Photographs have to be sent away to engravers to be copied onto zinc “blocks,” which, in the same way, are fitted into the chases to make the complete forme.
The formes are afterwards carried into the machine room adjoining, to be placed on the big “flat-bed” printing machine, which turns out about 1,200 to 1,500 copies an hour, which are then placed through a cutter and folder, all worked by electric power.
Two pages are printed on Tuesdays, four on Wednesday mornings, and the remaining four are left to be filled with the late news on Wednesday, to be completed by about 8.30 to 9 p.m., and put to bed about 15 minutes afterwards.
ZERO HOUR
Wednesday night on the “stone” is the most exciting and strenuous time of the week. Copy is pouring down from upstairs to the linotype room, the machines are in full operation, chattering like machine-guns; advertisements, perhaps, have come in late, and stone-hands are anxiously watching space, for it is possible to “over-set” and to find yourself with two or three columns too much for your space.

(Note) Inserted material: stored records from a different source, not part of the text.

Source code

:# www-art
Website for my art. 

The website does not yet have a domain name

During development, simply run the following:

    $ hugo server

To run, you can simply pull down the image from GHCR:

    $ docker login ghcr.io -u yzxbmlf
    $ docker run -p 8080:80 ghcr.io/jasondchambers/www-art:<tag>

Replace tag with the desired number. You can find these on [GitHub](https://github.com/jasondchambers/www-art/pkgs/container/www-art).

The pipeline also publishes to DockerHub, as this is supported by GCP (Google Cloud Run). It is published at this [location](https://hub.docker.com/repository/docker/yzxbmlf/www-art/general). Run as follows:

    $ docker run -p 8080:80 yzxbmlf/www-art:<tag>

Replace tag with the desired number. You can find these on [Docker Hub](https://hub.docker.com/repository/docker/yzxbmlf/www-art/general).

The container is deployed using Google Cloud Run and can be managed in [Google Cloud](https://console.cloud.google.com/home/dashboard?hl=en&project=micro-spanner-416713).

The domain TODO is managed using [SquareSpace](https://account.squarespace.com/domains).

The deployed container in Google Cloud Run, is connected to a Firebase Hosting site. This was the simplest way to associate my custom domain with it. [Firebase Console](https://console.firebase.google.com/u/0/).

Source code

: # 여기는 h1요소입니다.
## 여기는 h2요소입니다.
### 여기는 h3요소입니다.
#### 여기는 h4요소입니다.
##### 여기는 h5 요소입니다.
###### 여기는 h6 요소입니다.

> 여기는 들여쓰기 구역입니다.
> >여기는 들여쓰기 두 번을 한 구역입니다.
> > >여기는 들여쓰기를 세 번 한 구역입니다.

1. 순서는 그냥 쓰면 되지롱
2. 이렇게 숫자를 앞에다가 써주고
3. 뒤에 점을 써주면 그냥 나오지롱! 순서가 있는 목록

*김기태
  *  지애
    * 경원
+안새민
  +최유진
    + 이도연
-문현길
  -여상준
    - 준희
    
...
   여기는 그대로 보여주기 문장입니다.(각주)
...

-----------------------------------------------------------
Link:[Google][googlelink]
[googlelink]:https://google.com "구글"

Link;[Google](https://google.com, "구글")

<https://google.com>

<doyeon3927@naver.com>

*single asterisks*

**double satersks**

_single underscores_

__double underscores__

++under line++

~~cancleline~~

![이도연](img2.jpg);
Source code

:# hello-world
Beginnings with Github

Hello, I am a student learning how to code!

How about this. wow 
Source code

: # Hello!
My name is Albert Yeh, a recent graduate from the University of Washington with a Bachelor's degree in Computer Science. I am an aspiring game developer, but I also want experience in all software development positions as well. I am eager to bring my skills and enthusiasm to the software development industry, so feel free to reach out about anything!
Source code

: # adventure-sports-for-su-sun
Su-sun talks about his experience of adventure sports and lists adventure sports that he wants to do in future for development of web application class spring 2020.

The stone-hands are experienced in this work, however, and it is seldom that this happens.
Slowly the space is filled up, there are awkward little spots at the foot of columns to be filled up, but resourceful workers on the stone by juggling with type and the aid of small “fill-ups” finally get the formes filled, and there is a great to-do of flattening and testing, and then the last four formes are carried to the machine.
The most terrible thing that can happen on a Wednesday night (or indeed any other time) is to drop one of these formes, and see the type go “pie,” thousands of lines scattered haphazard on the floor with several hours’ work necessary to sort them back into the right order again!
Happily this seldom happens (we hope we are not inviting ill-luck this Wednesday evening by saying this!) and by 9 to 9.30 we are safe on the machine.
“O.K!”
The first two copies are carefully scrutinised and examined for errors previously undetected, then when the Editor gives the “O.K.,” the machine starts on its first 1,000. The major portion of the first edition of the paper is ready for the sellers by 6 p.m. on Thursday.
There are other departments to our establishment, including the printers’ “hell,” where cast type is melted to make ingots, to be fed again to the linotypes next week; the paper room, where (as its name indicates) various kinds of paper is stocked, and the hand-setting room on the top floor, where the contents bills are set.
Alas! our office has not the picturesqueness of those peculiar establishments in New York or Chicago newspaperdom as depicted on the screen. We do not sit at our type-writers with our hats on, and our ties off, chewing cigars, and at odd moments wisecracking into a telephone.
However, there is excitement enough in bringing out the Leader—though you may call it the local rag … and after all, don’t all the newspaper magnates who beat their drums and thunder out their condemnation of governments always agree that the “weeklies” are the backbone of journalism in Great Britain?
There are no dominating personalities here to be referred to; the Leader staff is a team, pulling together.
So let me end by expressing the hope that I have provided you with some interest in giving you a glimpse “behind the scenes” in our office.